Understanding Speech Sound Disorder
Speech sound disorder is the name of a condition listed for the first time in 2013 in the Diagnostic and Statistical Manual of Mental Disorders, which doctors in the U.S. commonly use when diagnosing mental health problems in their patients. It replaces another condition, called phonological disorder, formerly listed in the Diagnostic and Statistical Manual. People with speech sound disorder have problems either making the sounds required to pronounce words or using sounds in their proper context. These problems qualify for a mental health diagnosis when they’re severe enough to interfere with important aspects of everyday life.
Speech Sound Basics
Speech sound-related problems come in two basic forms, known medically as articulation disorder and phonological disorder. Articulation is a term used to describe the ability to make the sounds needed to form words. When children begin learning how to use language, they commonly encounter age-appropriate articulation difficulties and are unable to make certain sounds until they develop the required muscle strength and muscle control. However, the American Speech-Language-Hearing Association reports, by the time a child reaches age 8, he or she should be able to make all of the sounds needed to speak clearly and correctly. Articulation disorder occurs when a child can’t produce the sounds appropriate to his or her age and compensates by doing such things as omitting sounds from words, substituting incorrect sounds for unpronounceable sounds, or adding additional sounds to words.
Phonological is a term that doctors and speech specialists use to describe issues related to the overall pattern of sound and word production. People with phonological disorder have the physical ability to make the sounds required to form words, but repeatedly use those sounds out of context. In some cases, affected individuals replace the consonant sounds normally found in words with incorrect substitute sounds. In other cases, they omit certain consonant sounds altogether. As is true with articulation disorder, a person with phonological disorder must be old enough to be expected to make appropriate sound choices when forming words.
Potential causes of articulation and phonological problems in a child include delayed or incomplete speech and language development, genetically inherited developmental problems, autism spectrum disorder, significant loss of normal hearing, brain injury and cerebral palsy or any other condition that damages the body’s nervous system function. However, in some cases, doctors can find no specific cause for a child’s failure to acquire age-appropriate articulation and phonological skills. Many adults affected by phonological and/or articulation problems are experiencing a continuation of symptoms that first appeared during their childhood years. However, some people acquire these problems during adulthood in the aftermath of a traumatic brain injury or a stroke.

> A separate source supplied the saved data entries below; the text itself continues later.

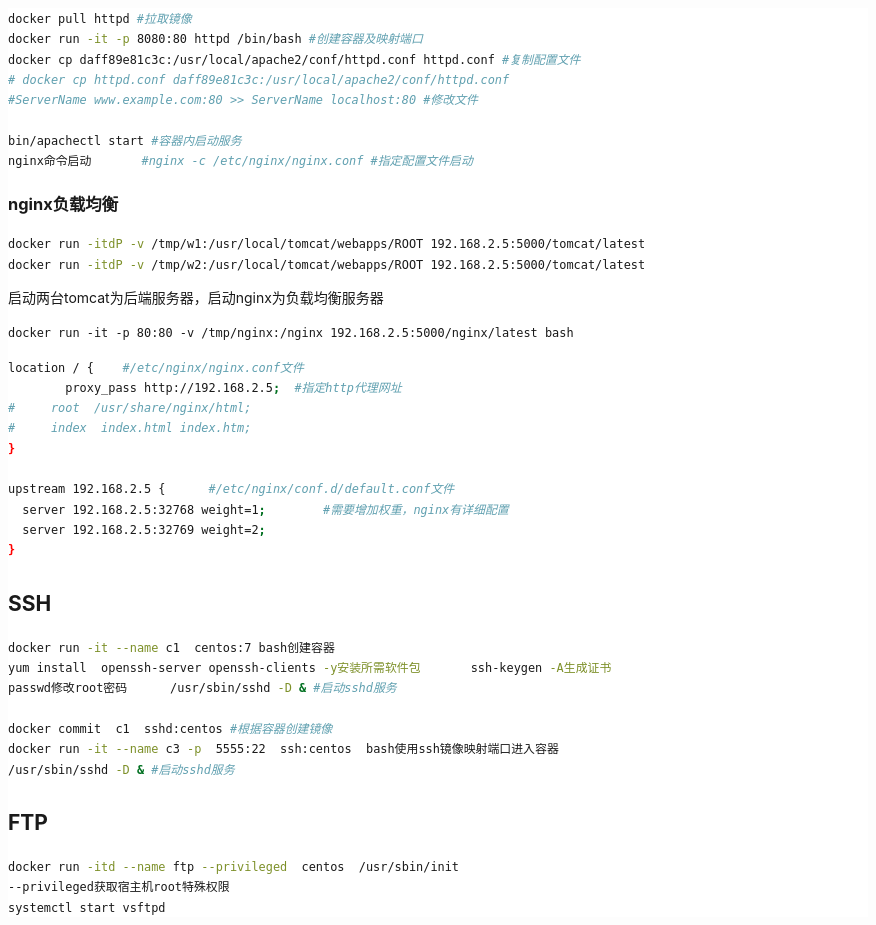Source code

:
 ```sh
docker pull httpd #拉取镜像
docker run -it -p 8080:80 httpd /bin/bash #创建容器及映射端口
docker cp daff89e81c3c:/usr/local/apache2/conf/httpd.conf httpd.conf #复制配置文件
# docker cp httpd.conf daff89e81c3c:/usr/local/apache2/conf/httpd.conf
#ServerName www.example.com:80 >> ServerName localhost:80 #修改文件

bin/apachectl start #容器内启动服务
nginx命令启动		#nginx -c /etc/nginx/nginx.conf #指定配置文件启动
```



### nginx负载均衡

```sh
docker run -itdP -v /tmp/w1:/usr/local/tomcat/webapps/ROOT 192.168.2.5:5000/tomcat/latest
docker run -itdP -v /tmp/w2:/usr/local/tomcat/webapps/ROOT 192.168.2.5:5000/tomcat/latest
```

启动两台tomcat为后端服务器，启动nginx为负载均衡服务器

`docker run -it -p 80:80 -v /tmp/nginx:/nginx 192.168.2.5:5000/nginx/latest bash`

```sh
location / {	#/etc/nginx/nginx.conf文件
		proxy_pass http://192.168.2.5;	#指定http代理网址
#     root  /usr/share/nginx/html;
#     index  index.html index.htm;
}

upstream 192.168.2.5 {		#/etc/nginx/conf.d/default.conf文件
  server 192.168.2.5:32768 weight=1;		#需要增加权重，nginx有详细配置
  server 192.168.2.5:32769 weight=2;
}
```

## SSH

```sh
docker run -it --name c1  centos:7 bash创建容器
yum install  openssh-server openssh-clients -y安装所需软件包		ssh-keygen -A生成证书
passwd修改root密码		/usr/sbin/sshd -D & #启动sshd服务

docker commit  c1  sshd:centos #根据容器创建镜像
docker run -it --name c3 -p  5555:22  ssh:centos  bash使用ssh镜像映射端口进入容器
/usr/sbin/sshd -D & #启动sshd服务
```

## FTP

```sh
docker run -itd --name ftp --privileged  centos  /usr/sbin/init
--privileged获取宿主机root特殊权限
systemctl start vsftpd
```
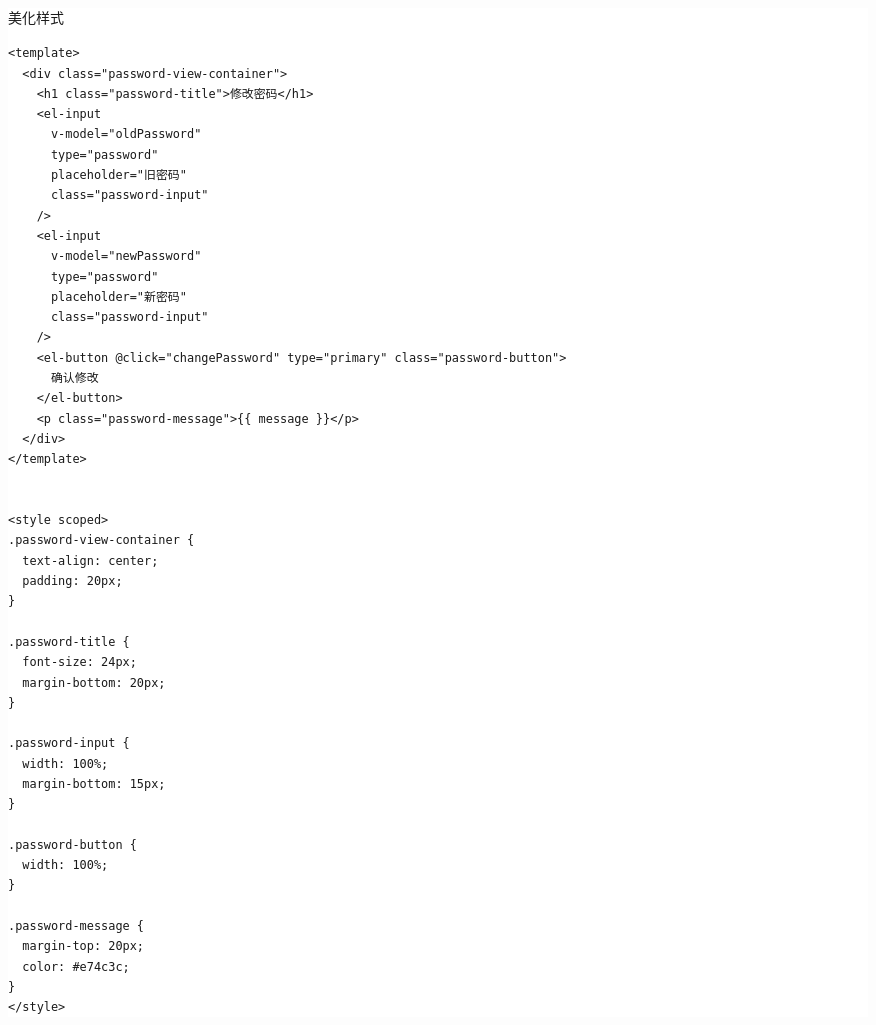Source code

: 
美化样式

```vue
<template>
  <div class="password-view-container">
    <h1 class="password-title">修改密码</h1>
    <el-input
      v-model="oldPassword"
      type="password"
      placeholder="旧密码"
      class="password-input"
    />
    <el-input
      v-model="newPassword"
      type="password"
      placeholder="新密码"
      class="password-input"
    />
    <el-button @click="changePassword" type="primary" class="password-button">
      确认修改
    </el-button>
    <p class="password-message">{{ message }}</p>
  </div>
</template>


<style scoped>
.password-view-container {
  text-align: center;
  padding: 20px;
}

.password-title {
  font-size: 24px;
  margin-bottom: 20px;
}

.password-input {
  width: 100%;
  margin-bottom: 15px;
}

.password-button {
  width: 100%;
}

.password-message {
  margin-top: 20px;
  color: #e74c3c;
}
</style>
```
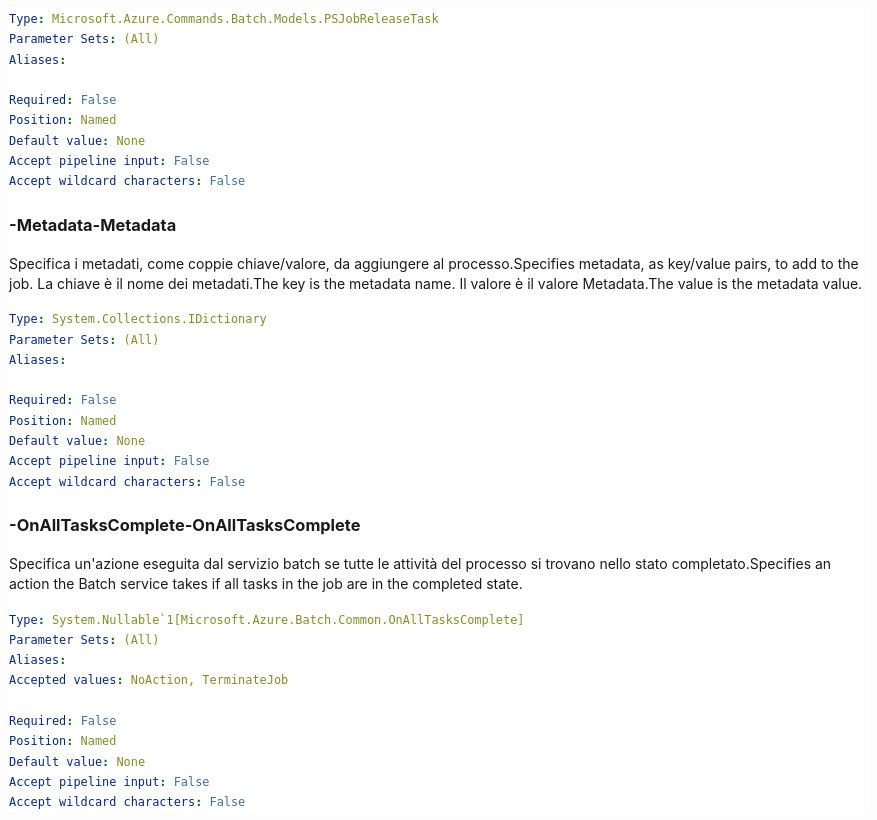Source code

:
 ```yaml
Type: Microsoft.Azure.Commands.Batch.Models.PSJobReleaseTask
Parameter Sets: (All)
Aliases:

Required: False
Position: Named
Default value: None
Accept pipeline input: False
Accept wildcard characters: False
```

### <span data-ttu-id="44d56-144">-Metadata</span><span class="sxs-lookup"><span data-stu-id="44d56-144">-Metadata</span></span>
<span data-ttu-id="44d56-145">Specifica i metadati, come coppie chiave/valore, da aggiungere al processo.</span><span class="sxs-lookup"><span data-stu-id="44d56-145">Specifies metadata, as key/value pairs, to add to the job.</span></span>
<span data-ttu-id="44d56-146">La chiave è il nome dei metadati.</span><span class="sxs-lookup"><span data-stu-id="44d56-146">The key is the metadata name.</span></span>
<span data-ttu-id="44d56-147">Il valore è il valore Metadata.</span><span class="sxs-lookup"><span data-stu-id="44d56-147">The value is the metadata value.</span></span>

```yaml
Type: System.Collections.IDictionary
Parameter Sets: (All)
Aliases:

Required: False
Position: Named
Default value: None
Accept pipeline input: False
Accept wildcard characters: False
```

### <span data-ttu-id="44d56-148">-OnAllTasksComplete</span><span class="sxs-lookup"><span data-stu-id="44d56-148">-OnAllTasksComplete</span></span>
<span data-ttu-id="44d56-149">Specifica un'azione eseguita dal servizio batch se tutte le attività del processo si trovano nello stato completato.</span><span class="sxs-lookup"><span data-stu-id="44d56-149">Specifies an action the Batch service takes if all tasks in the job are in the completed state.</span></span>

```yaml
Type: System.Nullable`1[Microsoft.Azure.Batch.Common.OnAllTasksComplete]
Parameter Sets: (All)
Aliases:
Accepted values: NoAction, TerminateJob

Required: False
Position: Named
Default value: None
Accept pipeline input: False
Accept wildcard characters: False
```
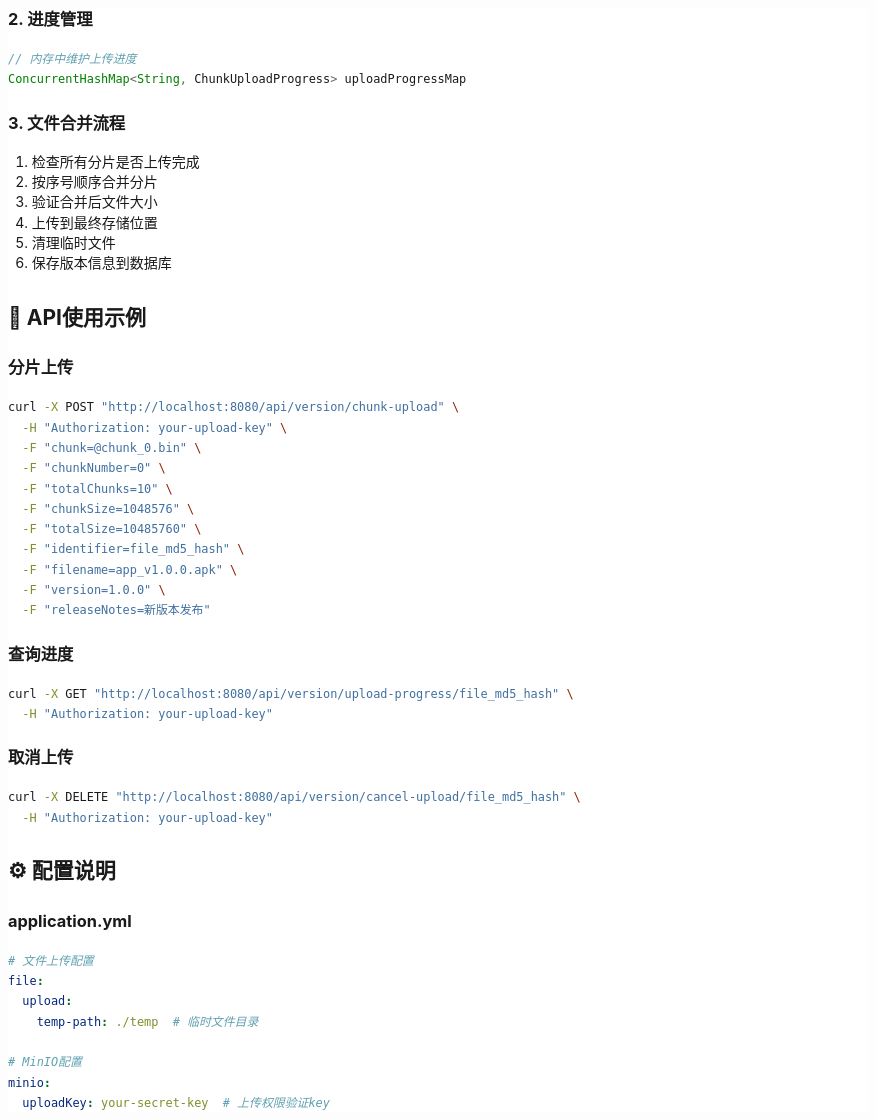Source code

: ### 2. **进度管理**
```java
// 内存中维护上传进度
ConcurrentHashMap<String, ChunkUploadProgress> uploadProgressMap
```

### 3. **文件合并流程**
1. 检查所有分片是否上传完成
2. 按序号顺序合并分片
3. 验证合并后文件大小
4. 上传到最终存储位置
5. 清理临时文件
6. 保存版本信息到数据库

## 📝 **API使用示例**

### 分片上传
```bash
curl -X POST "http://localhost:8080/api/version/chunk-upload" \
  -H "Authorization: your-upload-key" \
  -F "chunk=@chunk_0.bin" \
  -F "chunkNumber=0" \
  -F "totalChunks=10" \
  -F "chunkSize=1048576" \
  -F "totalSize=10485760" \
  -F "identifier=file_md5_hash" \
  -F "filename=app_v1.0.0.apk" \
  -F "version=1.0.0" \
  -F "releaseNotes=新版本发布"
```

### 查询进度
```bash
curl -X GET "http://localhost:8080/api/version/upload-progress/file_md5_hash" \
  -H "Authorization: your-upload-key"
```

### 取消上传
```bash
curl -X DELETE "http://localhost:8080/api/version/cancel-upload/file_md5_hash" \
  -H "Authorization: your-upload-key"
```

## ⚙️ **配置说明**

### application.yml
```yaml
# 文件上传配置
file:
  upload:
    temp-path: ./temp  # 临时文件目录

# MinIO配置
minio:
  uploadKey: your-secret-key  # 上传权限验证key
```
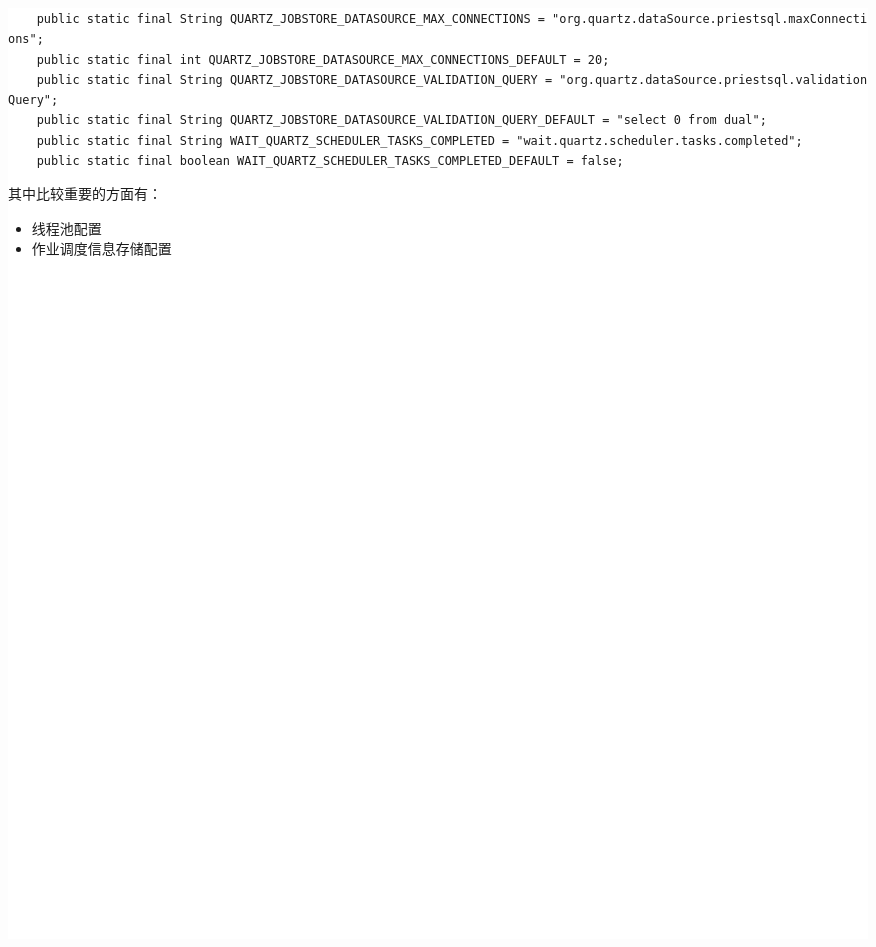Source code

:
 ```
	public static final String QUARTZ_JOBSTORE_DATASOURCE_MAX_CONNECTIONS = "org.quartz.dataSource.priestsql.maxConnections";
	public static final int QUARTZ_JOBSTORE_DATASOURCE_MAX_CONNECTIONS_DEFAULT = 20;
	public static final String QUARTZ_JOBSTORE_DATASOURCE_VALIDATION_QUERY = "org.quartz.dataSource.priestsql.validationQuery";
	public static final String QUARTZ_JOBSTORE_DATASOURCE_VALIDATION_QUERY_DEFAULT = "select 0 from dual";
	public static final String WAIT_QUARTZ_SCHEDULER_TASKS_COMPLETED = "wait.quartz.scheduler.tasks.completed";
	public static final boolean WAIT_QUARTZ_SCHEDULER_TASKS_COMPLETED_DEFAULT = false;
```
其中比较重要的方面有：

- 线程池配置
- 作业调度信息存储配置

 
<a name="dqc5Y"></a>
## 

 

 

 

 

 

<br /> 

 

 

 

<br /> 

<br /> 

<br /> 

 

 

 

 


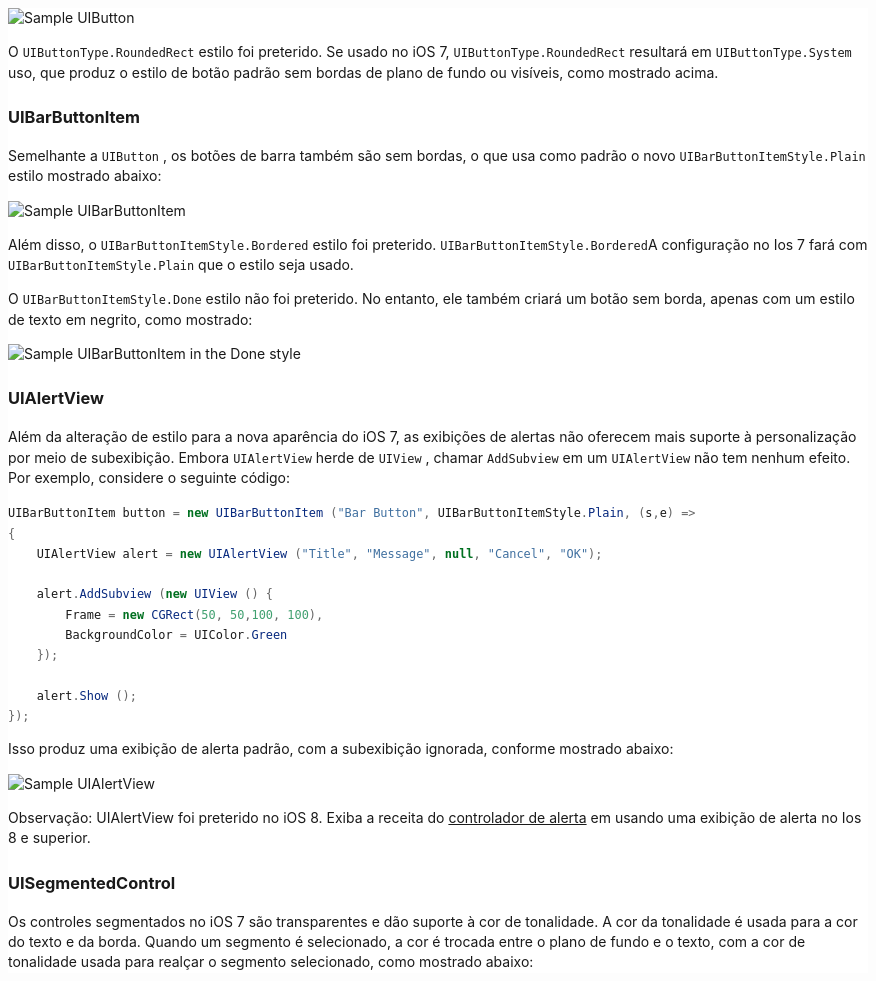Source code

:  ![](ios7-ui-images/button.png "Sample UIButton")

O `UIButtonType.RoundedRect` estilo foi preterido. Se usado no iOS 7, `UIButtonType.RoundedRect` resultará em `UIButtonType.System` uso, que produz o estilo de botão padrão sem bordas de plano de fundo ou visíveis, como mostrado acima.

### <a name="uibarbuttonitem"></a>UIBarButtonItem

Semelhante a `UIButton` , os botões de barra também são sem bordas, o que usa como padrão o novo `UIBarButtonItemStyle.Plain` estilo mostrado abaixo:

 ![](ios7-ui-images/barbuttonplain.png "Sample UIBarButtonItem")

Além disso, o `UIBarButtonItemStyle.Bordered` estilo foi preterido. `UIBarButtonItemStyle.Bordered`A configuração no Ios 7 fará com `UIBarButtonItemStyle.Plain` que o estilo seja usado.

O `UIBarButtonItemStyle.Done` estilo não foi preterido. No entanto, ele também criará um botão sem borda, apenas com um estilo de texto em negrito, como mostrado:

 ![](ios7-ui-images/barbuttondone.png "Sample UIBarButtonItem in the Done style")

### <a name="uialertview"></a>UIAlertView

Além da alteração de estilo para a nova aparência do iOS 7, as exibições de alertas não oferecem mais suporte à personalização por meio de subexibição. Embora `UIAlertView` herde de `UIView` , chamar `AddSubview` em um `UIAlertView` não tem nenhum efeito. Por exemplo, considere o seguinte código:

```csharp
UIBarButtonItem button = new UIBarButtonItem ("Bar Button", UIBarButtonItemStyle.Plain, (s,e) =>
{
    UIAlertView alert = new UIAlertView ("Title", "Message", null, "Cancel", "OK");

    alert.AddSubview (new UIView () {
        Frame = new CGRect(50, 50,100, 100),
        BackgroundColor = UIColor.Green
    });

    alert.Show ();
});
```

Isso produz uma exibição de alerta padrão, com a subexibição ignorada, conforme mostrado abaixo:

 ![](ios7-ui-images/alert.png "Sample UIAlertView")

 Observação: UIAlertView foi preterido no iOS 8. Exiba a receita do [controlador de alerta](https://github.com/xamarin/recipes/tree/master/Recipes/ios/standard_controls/alertcontroller) em usando uma exibição de alerta no Ios 8 e superior.

### <a name="uisegmentedcontrol"></a>UISegmentedControl

Os controles segmentados no iOS 7 são transparentes e dão suporte à cor de tonalidade. A cor da tonalidade é usada para a cor do texto e da borda. Quando um segmento é selecionado, a cor é trocada entre o plano de fundo e o texto, com a cor de tonalidade usada para realçar o segmento selecionado, como mostrado abaixo:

A speech therapist (known technically as a speech-language pathologist) can help children and adults overcome their articulation- and phonology-related problems. In the case of articulation disorder, treatment approaches include such things as showing affected individuals how to make sounds properly, getting affected individuals to practice making difficult sounds on their own, and explaining the difference between appropriate and inappropriate sounds. In the case of phonological disorder, therapists typically teach their patients the fundamental laws that govern speech patterns.
Qualification as a Mental Health Concern
The American Psychiatric Association publishes the Diagnostic and Statistical Manual as a tool for mental health professionals who need to diagnose the symptoms that appear in their patients. For each condition, the manual provides a checklist of criteria that must be met before a doctor can make an official diagnosis. In order to qualify for a diagnosis, a person with speech sound disorder must meet two additional criteria above and beyond the presence of an articulation- or phonology-related speech problem. First, he or she must experience a significant disruption in the ability to participate in school, gain or maintain employment, or establish social relationships. In addition, if he or she has other physical or mental issues that contribute to difficulties with speech production, his or her symptoms must be worse than the problems typically produced by these issues.
The American Psychiatric Association created speech sound disorder as part of a reorganization and review process that took place before the publication of the fifth edition of the Diagnostic and Statistical Manual (DSM 5) in May 2013. In the fourth edition of the manual, the disorder (then identified as phonological disorder) appeared with a group of conditions specifically defined as occurring during infancy, childhood or adolescence. In recognition of the fact that adults can also develop the disorder, DSM 5 no longer explicitly links speech sound disorder to these early stages of life.